Exercise brief:
Among the entries below, find the line with "left ear: (420, 64)", then quote it and each following line up to and including the line with "right ear: (264, 49)", and nothing else.

[Records from a data source]
- - -

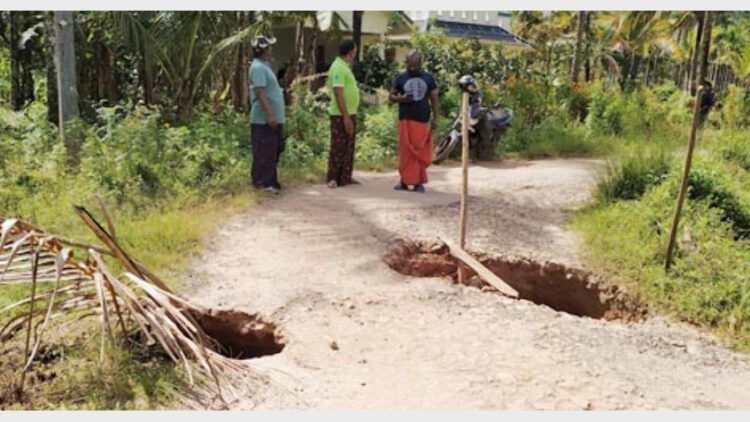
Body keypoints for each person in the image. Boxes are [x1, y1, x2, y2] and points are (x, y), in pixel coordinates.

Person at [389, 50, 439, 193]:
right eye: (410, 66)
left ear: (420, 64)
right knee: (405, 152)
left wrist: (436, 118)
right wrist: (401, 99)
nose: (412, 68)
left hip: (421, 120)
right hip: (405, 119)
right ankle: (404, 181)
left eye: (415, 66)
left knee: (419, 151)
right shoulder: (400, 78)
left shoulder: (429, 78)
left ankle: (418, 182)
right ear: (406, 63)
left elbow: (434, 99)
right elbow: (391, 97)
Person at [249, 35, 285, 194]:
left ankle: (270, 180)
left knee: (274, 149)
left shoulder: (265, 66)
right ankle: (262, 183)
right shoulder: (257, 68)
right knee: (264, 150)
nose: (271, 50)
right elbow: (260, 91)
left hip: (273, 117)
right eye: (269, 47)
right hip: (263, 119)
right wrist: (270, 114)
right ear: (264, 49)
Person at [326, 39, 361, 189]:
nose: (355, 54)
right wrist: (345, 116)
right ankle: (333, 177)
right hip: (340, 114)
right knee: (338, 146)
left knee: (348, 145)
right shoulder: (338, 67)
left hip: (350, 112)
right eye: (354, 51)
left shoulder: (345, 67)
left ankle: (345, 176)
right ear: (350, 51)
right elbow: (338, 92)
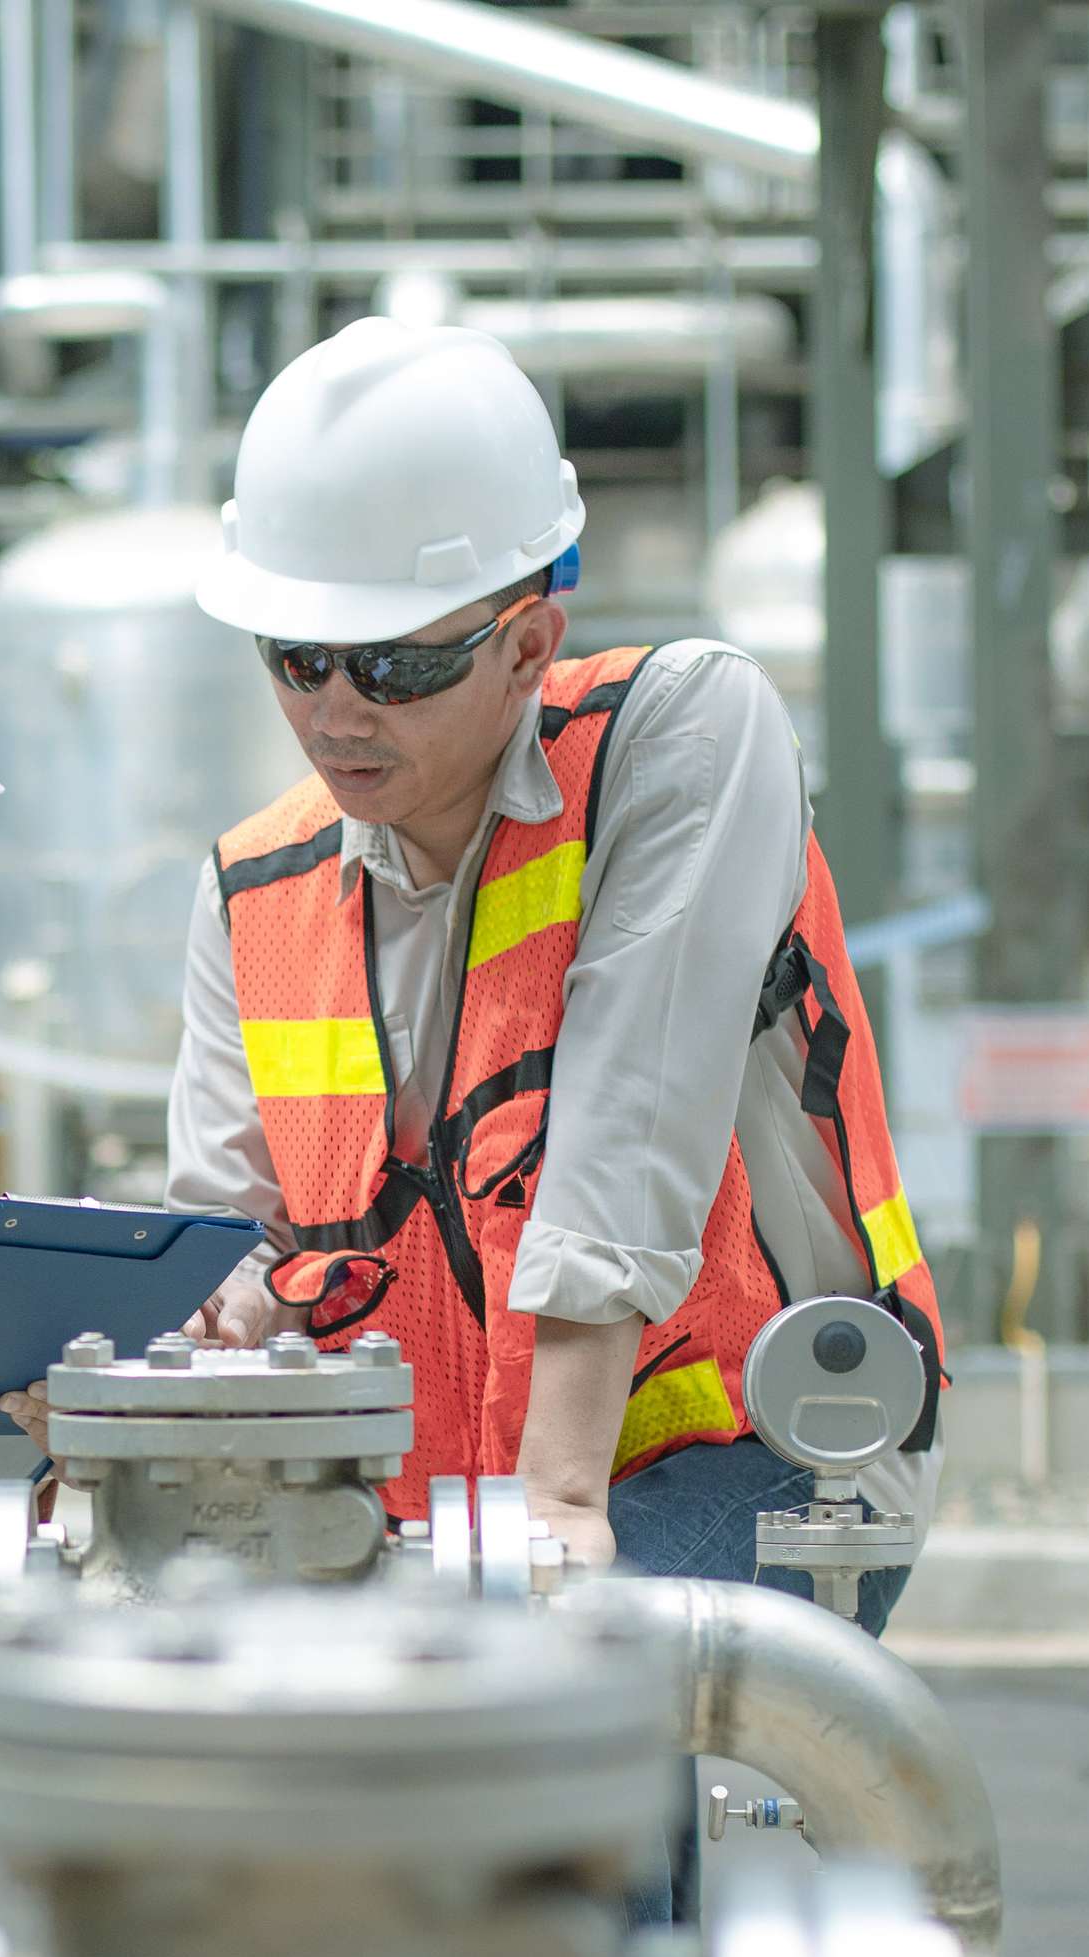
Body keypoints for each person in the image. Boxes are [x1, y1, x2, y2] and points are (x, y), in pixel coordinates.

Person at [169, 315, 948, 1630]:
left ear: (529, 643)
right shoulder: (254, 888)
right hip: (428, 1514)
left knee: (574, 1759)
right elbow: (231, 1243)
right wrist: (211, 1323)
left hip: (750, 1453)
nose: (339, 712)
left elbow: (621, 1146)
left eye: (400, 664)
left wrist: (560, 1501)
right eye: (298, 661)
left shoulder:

- - -

Result of this task:
left ear: (420, 64)
right knee: (405, 152)
left wrist: (436, 118)
right wrist: (401, 99)
nose: (412, 68)
left hip: (421, 120)
right hip: (405, 119)
right ankle: (404, 181)
left eye: (415, 66)
left knee: (419, 151)
right shoulder: (400, 78)
left shoulder: (429, 78)
left ankle: (418, 182)
right ear: (406, 63)
left elbow: (434, 99)
right elbow: (391, 97)
Person at [249, 35, 285, 194]:
left ankle: (270, 180)
left knee: (274, 149)
left shoulder: (265, 66)
right ankle: (262, 183)
right shoulder: (257, 68)
right knee: (264, 150)
nose: (271, 50)
right elbow: (260, 91)
left hip: (273, 117)
right eye: (269, 47)
right hip: (263, 119)
right wrist: (270, 114)
right ear: (264, 49)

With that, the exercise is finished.